* **Problem to work on**
From the records below, copy out exactly the lines from the one containing "pinky dip: (98, 170)" to the one containing "thumb ip: (159, 118)", both included. Add nothing else.
Segment Start: Extracted information
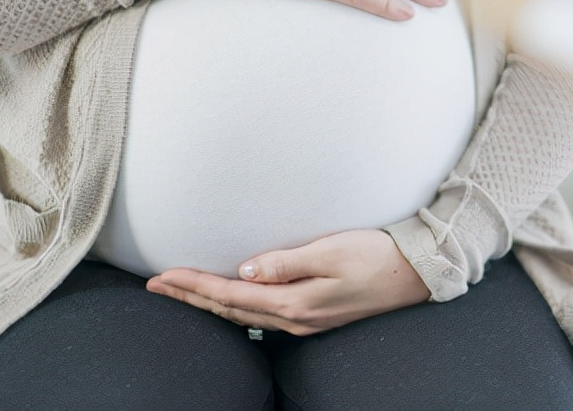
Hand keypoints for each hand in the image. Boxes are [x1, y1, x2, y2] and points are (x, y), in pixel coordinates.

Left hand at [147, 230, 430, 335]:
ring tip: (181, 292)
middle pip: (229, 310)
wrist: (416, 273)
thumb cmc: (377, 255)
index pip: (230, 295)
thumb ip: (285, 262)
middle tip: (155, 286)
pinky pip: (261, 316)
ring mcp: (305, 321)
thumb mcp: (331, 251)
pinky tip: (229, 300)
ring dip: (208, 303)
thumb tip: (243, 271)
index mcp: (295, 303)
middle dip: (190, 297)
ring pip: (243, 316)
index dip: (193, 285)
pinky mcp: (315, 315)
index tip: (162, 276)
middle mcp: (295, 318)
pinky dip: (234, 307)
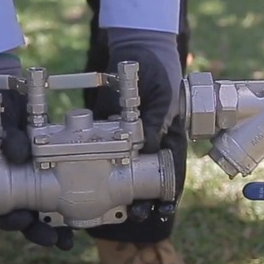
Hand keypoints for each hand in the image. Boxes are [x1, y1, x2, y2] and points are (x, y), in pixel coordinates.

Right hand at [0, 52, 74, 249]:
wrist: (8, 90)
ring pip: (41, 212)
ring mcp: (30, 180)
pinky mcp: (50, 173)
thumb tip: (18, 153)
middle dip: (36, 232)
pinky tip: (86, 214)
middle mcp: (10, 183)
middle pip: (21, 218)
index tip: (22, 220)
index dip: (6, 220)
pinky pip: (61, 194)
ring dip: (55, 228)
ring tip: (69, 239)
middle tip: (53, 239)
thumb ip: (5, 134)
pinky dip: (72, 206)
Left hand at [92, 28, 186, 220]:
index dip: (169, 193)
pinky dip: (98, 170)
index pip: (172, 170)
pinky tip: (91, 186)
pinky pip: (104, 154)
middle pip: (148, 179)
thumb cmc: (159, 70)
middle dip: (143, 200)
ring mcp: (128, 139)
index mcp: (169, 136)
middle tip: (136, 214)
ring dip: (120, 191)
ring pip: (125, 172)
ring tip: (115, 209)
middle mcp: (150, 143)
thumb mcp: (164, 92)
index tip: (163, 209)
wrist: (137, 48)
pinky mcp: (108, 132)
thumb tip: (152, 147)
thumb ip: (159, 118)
Segment End: Extracted information
Segment Start: Extracted information
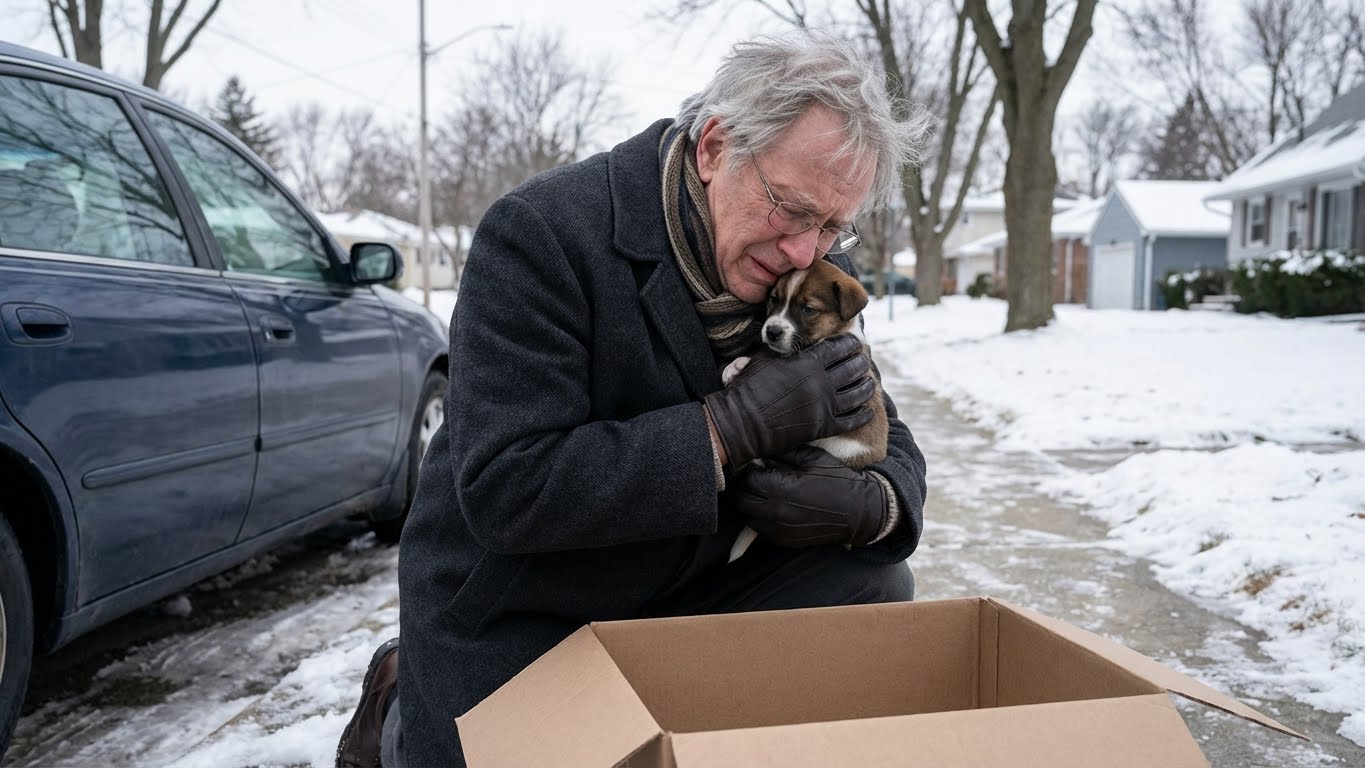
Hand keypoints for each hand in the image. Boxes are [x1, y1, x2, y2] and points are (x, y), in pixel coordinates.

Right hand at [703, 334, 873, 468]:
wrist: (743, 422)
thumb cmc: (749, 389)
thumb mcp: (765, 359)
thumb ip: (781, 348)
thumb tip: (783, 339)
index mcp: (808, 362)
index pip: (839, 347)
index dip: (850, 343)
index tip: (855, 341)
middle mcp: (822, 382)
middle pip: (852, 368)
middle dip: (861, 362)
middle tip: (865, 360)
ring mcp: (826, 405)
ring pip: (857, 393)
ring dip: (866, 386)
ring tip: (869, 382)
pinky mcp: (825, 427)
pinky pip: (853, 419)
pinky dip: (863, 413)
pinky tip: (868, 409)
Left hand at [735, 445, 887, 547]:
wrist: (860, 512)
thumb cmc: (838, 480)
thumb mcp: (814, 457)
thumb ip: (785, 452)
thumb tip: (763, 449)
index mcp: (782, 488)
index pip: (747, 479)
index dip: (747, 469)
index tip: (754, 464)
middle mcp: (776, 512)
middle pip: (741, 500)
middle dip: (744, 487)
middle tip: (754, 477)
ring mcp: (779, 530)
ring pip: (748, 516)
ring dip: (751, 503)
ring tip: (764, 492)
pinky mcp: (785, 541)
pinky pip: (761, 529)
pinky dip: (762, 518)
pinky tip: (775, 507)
Segment End: Extracted information
* **Reply**
pinky dip: (98, 170)
index pip: (172, 170)
pinky tip: (91, 186)
pinky pip: (104, 154)
middle pip: (148, 179)
thumb cmc: (159, 70)
middle dip: (143, 200)
ring mcp: (128, 139)
index mcp: (169, 136)
middle tip: (136, 214)
ring dip: (120, 191)
ring pip: (125, 172)
ring tip: (115, 209)
middle mcp: (150, 143)
thumb mcp: (164, 92)
index tip: (163, 209)
wrist: (137, 48)
pinky mcp: (108, 132)
thumb tip: (152, 147)
thumb ip: (159, 118)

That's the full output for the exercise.